Worship as Spiritual Discipline
We are a people who want things quickly and easily. We have moved from dial-up internet to immediate access to the world’s information in our pockets. We grow impatient when our devices lag, embrace the microwave and the instant pot, and prefer low-cost, low-risk digital communication to embodied interaction. Unsurprisingly, these habits shape not only our expectations of life but also our expectations of the Christian life.
This impatience shows itself spiritually. We want fruit without cultivation, the crown without the cross, the outcome without obedience. Yet Scripture repeatedly reminds us that growth in godliness ordinarily comes through means—through practices that require time, attention, and perseverance.
Spiritual disciplines have often been described as habits of devotion: routine, intentional practices by which our wandering hearts are fixed upon our blessed Savior. They are not ends in themselves but God-appointed means by which we know, love, and walk with the God who says, “I will be your God, and you shall be my people.”
When we think of spiritual disciplines, we readily name Scripture reading, prayer, fasting, or generosity. Worship, however, often escapes that list—and for understandable reasons. Worship seems instinctive, even inevitable. Why would something so obvious require discipline?
Isaiah 6 helps us see why.
“In the year that King Uzziah died I saw the Lord sitting upon a throne, high and lifted up; and the train of his robe filled the temple. Above him stood the seraphim… And one called to another and said:
‘Holy, holy, holy is the LORD of hosts;
the whole earth is full of his glory!’” (Isa. 6:1–3)
When Dorothy and her companions pull back the curtain on the “great and powerful Oz,” they discover someone far less imposing than expected. Isaiah’s experience is the opposite. When the curtain is pulled back, God is revealed as infinitely more glorious, more terrifying, more holy than Isaiah imagined.
The thrice-holy song of the seraphim is not merely a statement of God’s moral purity but of his utter transcendence. The Lord is wholly other, exalted above creation, worthy of unending praise. Worship, then, is not about location, as the Samaritan woman assumed (John 4), nor about external performance, as the Pharisees believed (Mark 7). Nor is worship something God commands because he lacks anything. Our worship adds nothing to his glory and our neglect subtracts nothing from it.
God commands worship because it is for our good. We were created for his glory (Isa. 43:7), and it is an act of grace that he summons us to recognize what is already true: the Lord reigns.
So why does worship require discipline?
If I were forced into a tiger cage, I would not need discipline guiding me to not saddle the tiger and attempt to ride it. The danger would be obvious. If the God of Isaiah 6 reigns from his throne, attended by seraphim who veil themselves in his presence, why would we need discipline to worship him?
The answer reveals more about our hearts than about God.

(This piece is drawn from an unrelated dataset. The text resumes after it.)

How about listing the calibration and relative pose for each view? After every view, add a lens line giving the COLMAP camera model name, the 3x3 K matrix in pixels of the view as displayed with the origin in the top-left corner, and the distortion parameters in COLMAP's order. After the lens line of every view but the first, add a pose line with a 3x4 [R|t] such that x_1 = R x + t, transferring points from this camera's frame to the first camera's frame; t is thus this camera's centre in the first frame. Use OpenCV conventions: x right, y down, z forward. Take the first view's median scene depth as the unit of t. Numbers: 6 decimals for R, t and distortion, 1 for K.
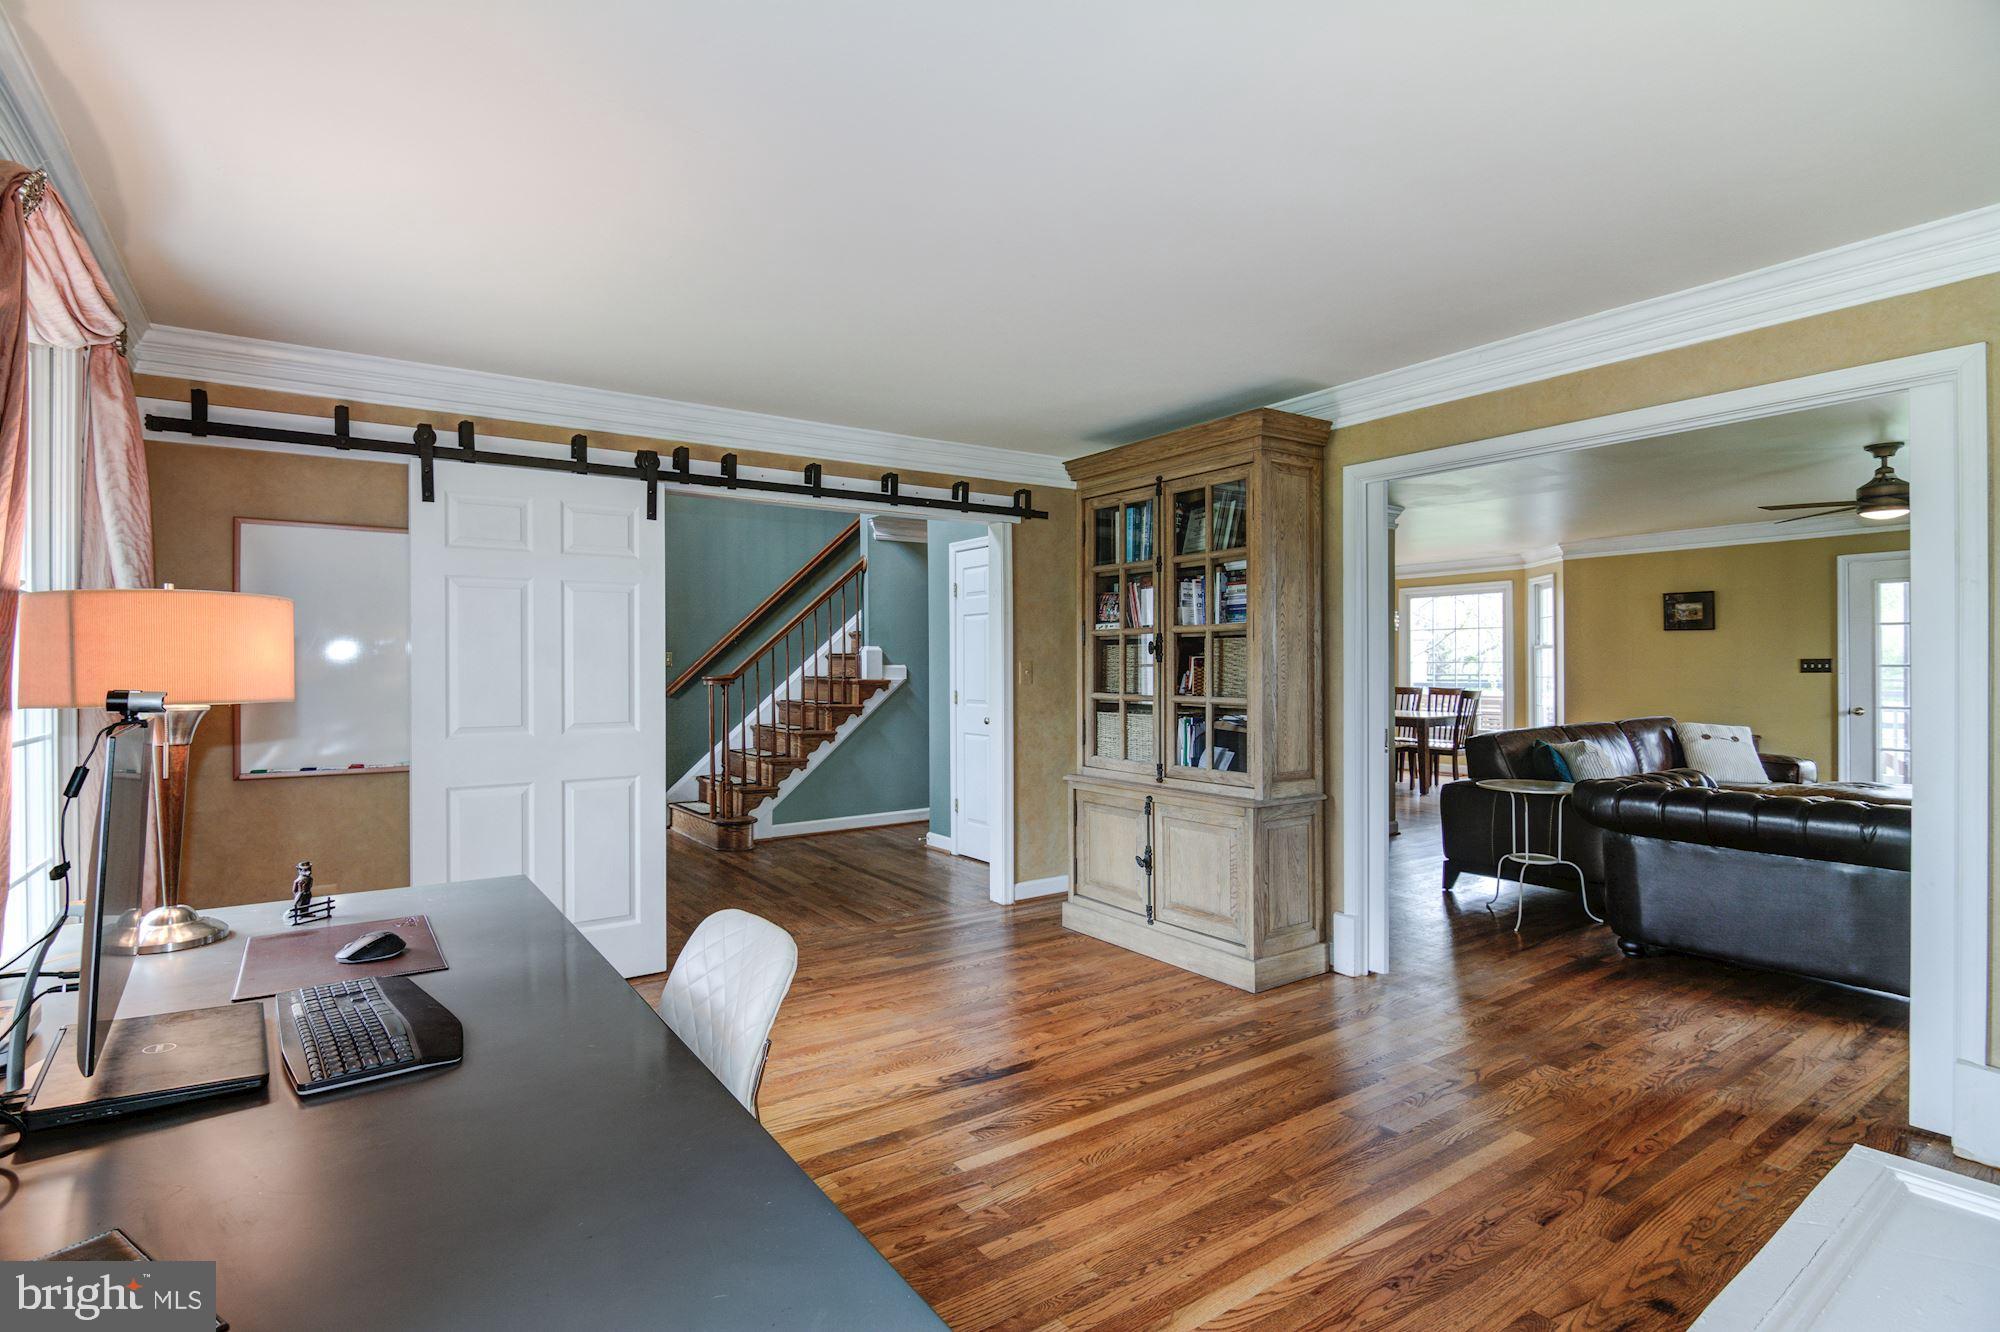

We need discipline because we often live in “the year that King Uzziah died.” Uzziah’s long reign had brought stability and prosperity to Judah. His death ushered in uncertainty and fear. When our own sense of security erodes—through strained relationships, vocational instability, suffering, or loss—our instinct is not always worship but complaint. Our attention turns inward. The immediate eclipses the eternal.
In such moments, worship does not feel natural. It must be remembered. It must be practiced. Discipline is required to lift our eyes again to the throne room of heaven and to remind ourselves who reigns, regardless of earthly upheaval.
Isaiah 6 shows us something even deeper: the discipline of worship is rooted not in human resolve but in divine grace.
“Woe is me! For I am lost; for I am a man of unclean lips… for my eyes have seen the King.” (Isa. 6:5)
True worship begins with confession, not confidence. Isaiah cannot stand in God’s presence apart from atonement. And God himself provides it. A seraph touches Isaiah’s lips with a coal from the altar and declares, “Your guilt is taken away, and your sin atoned for.”
Worship is possible only because God acts first. We do not approach him on the basis of sincerity, emotional intensity, or liturgical precision, but because guilt has been removed and sin atoned for. Under the new covenant, we come not with a coal from the altar but through the finished work of Christ, who has opened the way into God’s presence by his blood.
This truth guards us from making worship about ourselves. Francis Chan recounts a story of a churchgoer who told a pastor, “I didn’t really like the worship today,” to which the pastor replied, “That’s all right—we weren’t worshiping you.” While humorous, the point is serious. Worship is not primarily about what we receive but about whom we adore. We worship in spirit and in truth (John 4:24), according to God’s self-revelation, not our preferences.
The discipline of worship reorients us away from the question, “What did I get out of it?” and toward the far better question, “Was God honored?”
Annie Dillard once observed that Christians often appear insufficiently aware of the power they invoke in worship, suggesting that we should enter church wearing crash helmets rather than straw hats. Her language is vivid, but her concern is biblical. Do we know whom we address? Have we seen behind the curtain?
If we have, then we understand why worship must be practiced with reverence, humility, and perseverance. Do not saddle the tiger. Lift your eyes. Remember the throne. Worship the living God.